**Text section:**

· · ·

Maxine Carr: Victim, villain – or what?

Misogynists and feminists are both using double standards to judge her.

Jennie Bristow

Topics Politics

Maxine Carr, notorious as the former girlfriend of Soham murderer Ian Huntley, has been released from jail amid a flurry of speculation and commentary.

Where will she go? What new identity will she adopt? How long will it take for a tabloid-fuelled mob to set itself upon her, and how should the broadsheets react when that happens? Is a High Court injunction designed to protect her identity necessary, and will it even work? That’s even before official cock-ups provoke new newsdesk interest – like the theft and rediscovery of Carr’s file from the car of the civil servant in charge of it, who had parked outside a pub where she celebrated a friend’s birthday.

The intensity of interest in Maxine Carr, and the strength of feeling about what should happen to her now and in the future, cannot be explained as a consequence of the crime for which she was convicted, and for which she has now served her time. Ian Huntley, former caretaker at Soham’s village school, murdered 10-year-olds Jessica Chapman and Holly Wells in the summer of 2002, was found guilty and sentenced to life imprisonment.

Maxine Carr, Huntley’s girlfriend at the time, was found guilty of perverting the course of justice by giving Huntley a false alibi – clearly because she could not believe he had committed the murders. The jury found her innocent of the more serious charge of aiding and abetting an offender, thus accepting that she had not known or believed that Huntley was guilty when she tried to cover for him. Indeed, the trial evidence revealed Carr’s shock and horror as she became aware of Huntley’s guilt. For perverting the course of justice, Carr received a three-and-a-half year sentence, and her successful application for early release is a standard under existing rules.

The heightened interest in Carr results, not from the crime she committed in reality, but from the symbolic roles she has been assigned from the moment of her arrest. On one extreme, she has been branded a villain of the worst order – dubbed Myra II, in reference to the Moors murderer Myra Hindley, and described as scheming, manipulative, uncaring and all manner of other unfeminine characteristics. On the other extreme, she has been cast as a victim – a vulnerable, childlike figure prone to eating disorders and other self-destructive behaviour, preyed upon by the charming bully of Ian Huntley, and subsequently victimised by a misogynistic media and legal system that unfairly expects higher moral standards of women than men. All of this tells us far more about the dubious values held by today’s culture than about this woman’s crime or character.

· · ·

**Instruction 1:** Return, unchanged, the lines of the listing from the line with "collector number: 2965" up to and including the last line of the listing.

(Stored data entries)

· · ·

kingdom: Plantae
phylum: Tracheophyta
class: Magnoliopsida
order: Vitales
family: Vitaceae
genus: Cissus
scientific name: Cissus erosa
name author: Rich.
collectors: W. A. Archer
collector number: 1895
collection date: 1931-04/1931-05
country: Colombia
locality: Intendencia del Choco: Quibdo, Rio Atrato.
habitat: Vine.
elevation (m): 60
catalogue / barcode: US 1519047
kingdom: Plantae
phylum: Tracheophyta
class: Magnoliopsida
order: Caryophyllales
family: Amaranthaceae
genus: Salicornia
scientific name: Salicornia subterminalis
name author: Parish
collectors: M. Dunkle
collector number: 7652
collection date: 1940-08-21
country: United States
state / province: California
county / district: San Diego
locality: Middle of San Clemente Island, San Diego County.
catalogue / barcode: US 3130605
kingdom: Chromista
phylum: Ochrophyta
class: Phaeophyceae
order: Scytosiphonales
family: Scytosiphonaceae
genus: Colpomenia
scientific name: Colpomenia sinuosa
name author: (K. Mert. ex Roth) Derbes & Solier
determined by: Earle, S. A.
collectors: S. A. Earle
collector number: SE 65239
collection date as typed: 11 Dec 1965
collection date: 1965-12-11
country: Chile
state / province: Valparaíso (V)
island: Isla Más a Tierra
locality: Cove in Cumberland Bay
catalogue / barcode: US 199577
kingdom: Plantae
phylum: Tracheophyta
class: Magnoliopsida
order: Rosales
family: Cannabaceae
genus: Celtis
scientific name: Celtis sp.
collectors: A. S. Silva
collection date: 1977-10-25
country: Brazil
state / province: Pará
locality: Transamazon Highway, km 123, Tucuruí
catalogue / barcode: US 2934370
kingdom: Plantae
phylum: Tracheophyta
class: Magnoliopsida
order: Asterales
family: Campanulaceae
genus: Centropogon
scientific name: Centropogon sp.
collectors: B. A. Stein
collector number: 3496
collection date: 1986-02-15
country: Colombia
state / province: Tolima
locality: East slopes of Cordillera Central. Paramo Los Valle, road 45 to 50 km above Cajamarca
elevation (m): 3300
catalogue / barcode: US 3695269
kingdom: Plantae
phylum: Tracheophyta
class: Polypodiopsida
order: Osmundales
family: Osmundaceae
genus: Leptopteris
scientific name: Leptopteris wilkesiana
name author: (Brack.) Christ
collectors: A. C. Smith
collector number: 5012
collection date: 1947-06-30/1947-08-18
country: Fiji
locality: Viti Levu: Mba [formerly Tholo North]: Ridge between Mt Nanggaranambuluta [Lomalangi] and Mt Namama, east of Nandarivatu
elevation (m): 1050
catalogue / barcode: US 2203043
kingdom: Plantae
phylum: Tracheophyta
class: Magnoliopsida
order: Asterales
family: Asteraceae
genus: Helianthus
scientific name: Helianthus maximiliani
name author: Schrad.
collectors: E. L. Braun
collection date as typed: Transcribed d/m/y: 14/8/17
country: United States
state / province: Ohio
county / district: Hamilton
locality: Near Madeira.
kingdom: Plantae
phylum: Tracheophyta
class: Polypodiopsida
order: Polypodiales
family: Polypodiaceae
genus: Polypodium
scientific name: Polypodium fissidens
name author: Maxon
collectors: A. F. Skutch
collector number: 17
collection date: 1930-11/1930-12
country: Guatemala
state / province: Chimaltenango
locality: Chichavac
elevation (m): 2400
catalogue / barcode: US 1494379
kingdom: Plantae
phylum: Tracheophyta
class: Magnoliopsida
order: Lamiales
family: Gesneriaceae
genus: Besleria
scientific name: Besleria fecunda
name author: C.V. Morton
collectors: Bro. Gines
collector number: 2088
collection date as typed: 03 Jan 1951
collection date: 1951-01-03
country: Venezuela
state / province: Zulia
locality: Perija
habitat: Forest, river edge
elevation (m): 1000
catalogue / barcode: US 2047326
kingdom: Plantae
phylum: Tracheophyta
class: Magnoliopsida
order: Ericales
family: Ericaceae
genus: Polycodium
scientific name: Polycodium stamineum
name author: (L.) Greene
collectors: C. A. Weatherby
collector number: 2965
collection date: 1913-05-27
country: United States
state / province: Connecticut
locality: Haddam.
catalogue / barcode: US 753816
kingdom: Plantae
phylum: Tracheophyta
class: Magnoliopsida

· · ·

**Instruction 2:**
Answer these questions using the article on Maxine Carr:
(a) Of what offense was Carr found guilty?
(b) What sentence did she receive for it?
(c) What name was she dubbed in reference to the Moors murderer Myra Hindley?

**Exercise output 1:**
collector number: 2965
collection date: 1913-05-27
country: United States
state / province: Connecticut
locality: Haddam.
catalogue / barcode: US 753816
kingdom: Plantae
phylum: Tracheophyta
class: Magnoliopsida

**Exercise output 2:**
(a) Perverting the course of justice.
(b) Three and a half years.
(c) Myra II.